Discussion: Councilmember Bellman argued for protecting the mediation process, i.e., “buying time” to help it work. Councilmember Crais reminded Council the letter had been “discussed but never quoted,” saying that if mediation is a possibility he felt that placed a burden on the participating parties not to pursue the document and that the party who broke ranks and asked for the document would torpedo the mediation. Law Director Hurst stated that the Public Records Request would “carry the day” since it could come from anyone, not just the parties to the mediation. Also, if Council elected to argue attorney-client privilege, that in itself would stall mediation.

A Roll Call vote resulted in four (4) affirmative votes (Councilmembers McGowan and Moore; Vice Mayor Wernet, and Mayor Robertson), one (1) negative vote (Councilmember Bellman), and one (1) abstention (Councilmember Crais). The motion to release the letter passed.

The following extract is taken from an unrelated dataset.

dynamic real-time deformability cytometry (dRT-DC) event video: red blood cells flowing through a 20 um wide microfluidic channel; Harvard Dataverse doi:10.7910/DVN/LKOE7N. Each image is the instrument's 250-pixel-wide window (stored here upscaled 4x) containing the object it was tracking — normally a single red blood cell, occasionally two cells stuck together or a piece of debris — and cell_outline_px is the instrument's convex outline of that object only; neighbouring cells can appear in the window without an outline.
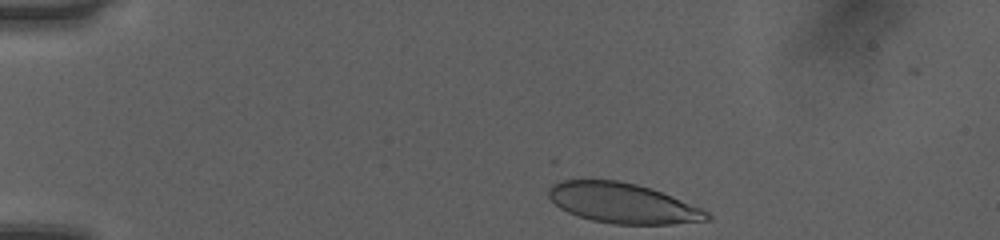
{"species": "human", "species_latin": "Homo sapiens", "temperature_condition": "room temperature", "stored_images_in_passage": 35, "camera_frame_rate_fps": 3000, "um_per_image_px": 0.085, "donor": {"sex": "female"}, "frame": {"image": 1, "passage_image": 1, "time_ms": 0.0, "image_size_px": [1000, 240], "cell_outline_px": [[712, 220], [672, 224], [612, 224], [592, 220], [576, 216], [560, 208], [548, 196], [548, 188], [552, 184], [560, 180], [616, 180], [636, 184], [652, 188], [700, 208], [708, 212], [712, 216]], "centroid_in_image_um": [52.92, 17.27], "position_along_channel_um": 32.1, "area_um2": 37.05}}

Discussion on the letter continued, with Law Director Hurst urging Council to make clear that the letter contains “observations” pertaining to the issue at hand, with which Council may or may not agree. Councilmember Crais felt the letter contained “a deeply flawed argument;” Councilmember McGowan noted that everyone has some disagreement with the letter. Mayor Robertson, stating that everyone had a lot to learn and think about, asked if there should be any changes in the hearing scheduled for the next meeting. Council’s consensus was there should not. Vice Mayor Wernet asked for an explanation of the procedure. Law Director Hurst explained that, in large measure, this will be an appeal proceeding under 1137, from an administrative decision. Individuals who can establish that they have standing are permitted to present arguments to Council, who acts as “judge and jury,” sitting in quasi-judicial capacity as an appellate review body. Council also handles objections made. A court reporter will be present and the proceeding is recorded and transcribed. Witnesses are under oath and cross-examination is allowed. The rules of evidence and civil procedure probably will not apply. While Council may entertain and decide a motion to dismiss, such a motion is neither a requirement nor a prohibition of appeal proceedings. Vice Mayor Wernet raised the issue of what the scope of the appeal would be in regard to the relevancy of the rules of evidence. Law Director Hurst stated that Council would have to decided if the appeal is going to be limited in scope as to consideration of the issue (i.e., a question of compliance with restrictive covenants). Vice Mayor Wernet responded that his goal was to get all the facts out; he was therefore not prepared to limit the scope until both sides had an opportunity to argue what the scope ought to be. Law Director Hurst had no objection. 

MEETING ANNOUNCEMENTS Next Village Council meeting – April 19, 2000 

ADJOURNMENT Councilmember McGowan made a motion to adjourn the meeting at 11:40pm. Councilmember Wernet second. Meeting adjourned.